You are an inventor. An evil dictator captures you, and takes you off to a faraway dungeon, where he tells you that he wants you to build him a superweapon. If you refuse to build the weapon, well, he has means of persuading you. If you still refuse, he will kill you.
Of course, when you finish building the doomsday device, your usefulness will be over, and he will probably kill you anyway.
Being a genius, you soon realise that you could build the dictator a doomsday device in about a week, with the materials lying around in your well-equipped dungeon workshop. However, this doesn't seem terribly optimal.
What do you do? You agree to build the doomsday device. But you claim it is very difficult. You spend a long time producing impressive prototypes that seem to suggest you're making progress. You claim that you need more resources.
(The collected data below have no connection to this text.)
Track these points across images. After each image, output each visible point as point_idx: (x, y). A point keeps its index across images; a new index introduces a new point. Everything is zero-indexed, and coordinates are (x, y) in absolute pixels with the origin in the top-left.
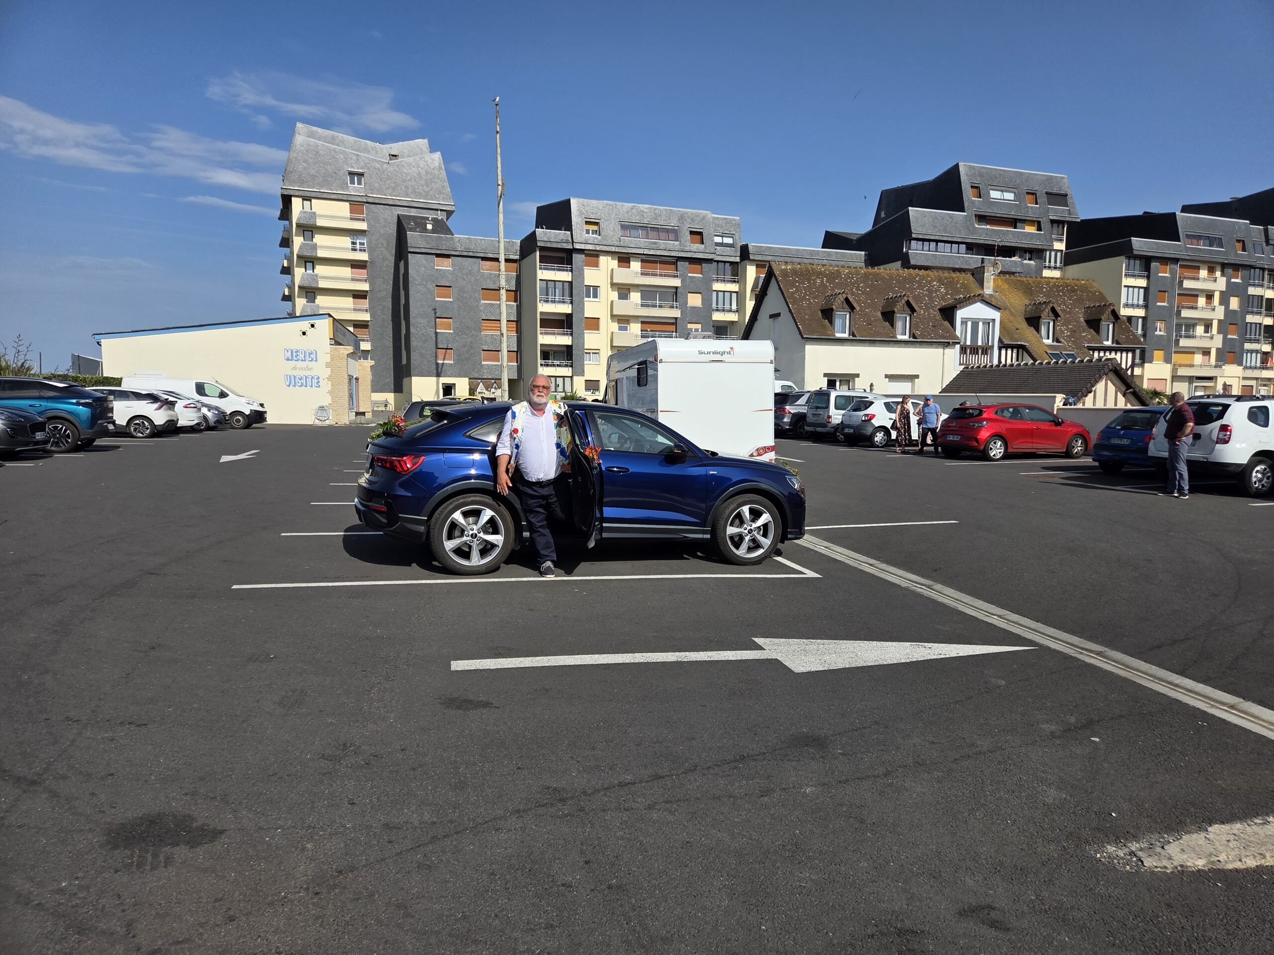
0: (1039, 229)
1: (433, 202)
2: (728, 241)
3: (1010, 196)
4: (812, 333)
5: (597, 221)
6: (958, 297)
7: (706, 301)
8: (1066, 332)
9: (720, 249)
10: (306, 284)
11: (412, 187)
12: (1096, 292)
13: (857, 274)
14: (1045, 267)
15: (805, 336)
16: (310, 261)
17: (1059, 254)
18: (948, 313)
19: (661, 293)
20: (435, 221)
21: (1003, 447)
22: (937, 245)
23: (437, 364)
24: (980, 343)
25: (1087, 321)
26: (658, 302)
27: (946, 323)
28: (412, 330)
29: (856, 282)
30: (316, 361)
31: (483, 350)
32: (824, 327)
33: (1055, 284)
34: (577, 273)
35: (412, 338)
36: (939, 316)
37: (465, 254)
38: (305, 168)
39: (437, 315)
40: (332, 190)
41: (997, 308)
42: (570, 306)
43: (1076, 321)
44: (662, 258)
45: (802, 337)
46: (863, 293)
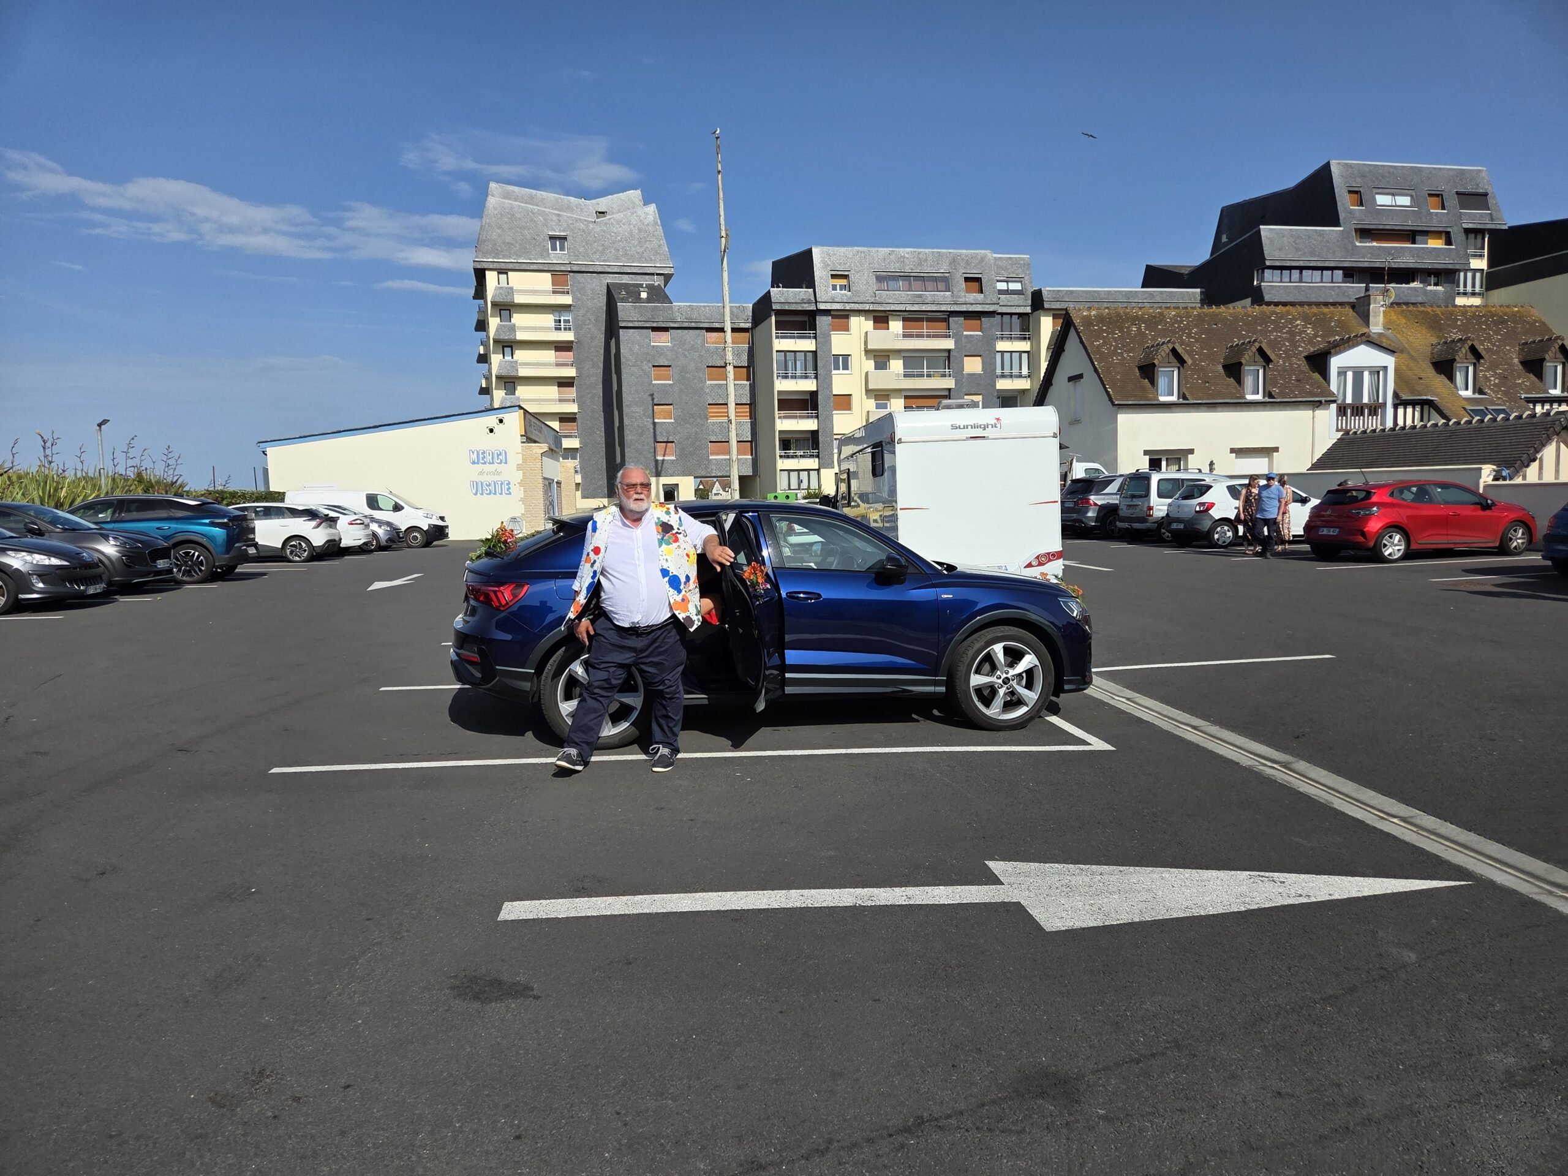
0: (1449, 242)
1: (648, 265)
2: (1015, 286)
3: (1404, 201)
4: (1127, 398)
5: (846, 273)
6: (1332, 339)
7: (988, 366)
8: (1492, 379)
9: (1005, 298)
10: (504, 373)
11: (623, 248)
12: (1536, 321)
13: (1188, 316)
14: (1459, 294)
15: (1116, 403)
16: (508, 345)
17: (1478, 275)
18: (1319, 362)
19: (929, 359)
20: (651, 288)
21: (1403, 543)
22: (1301, 273)
23: (657, 461)
24: (1365, 400)
25: (1524, 363)
26: (925, 370)
27: (1316, 376)
28: (626, 421)
29: (1187, 327)
30: (506, 463)
31: (710, 442)
32: (1144, 389)
33: (1475, 314)
34: (822, 340)
35: (627, 432)
36: (1305, 366)
37: (686, 325)
38: (499, 236)
39: (655, 402)
40: (531, 260)
41: (1390, 351)
42: (815, 381)
43: (1508, 364)
44: (929, 314)
45: (1113, 404)
46: (1197, 341)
You carry on, making just enough apparent progress to stop him from killing you on the spot, but not enough to actually succeed. You build ever more expensive and complex non-working prototypes, hoping that in the course of this, you can either build yourself something suitable for breaking out of the dungeon or killing the evil dictator. Or hoping that perhaps someone will rescue you. At the very least you will have wasted the evil dictator's resources on doing something pointless - you will at least not die for nothing.
I suspect your imprisoned AI may choose to follow a similar course.
Note that none of these options are available to Paul's uFAI. It can't communicate with its jailers at all. The jailers won't know anything about what the uFAI is doing (beyond what their knowledge of its source code tells them) until the uFAI outputs a verifiably friendly source code. For all they know, the uFAI is just sitting in the corner and sulking.
This quite possibly the optimal response. If we don't get FAI out of the first attempt, we might try again with another similar design, possibly giving the uFAI more resources. This twin uFAI is much more likely to implement the uFAI's goals than any FAI it might create.
Even a single bit is too much control if we need the bit to be set to 1.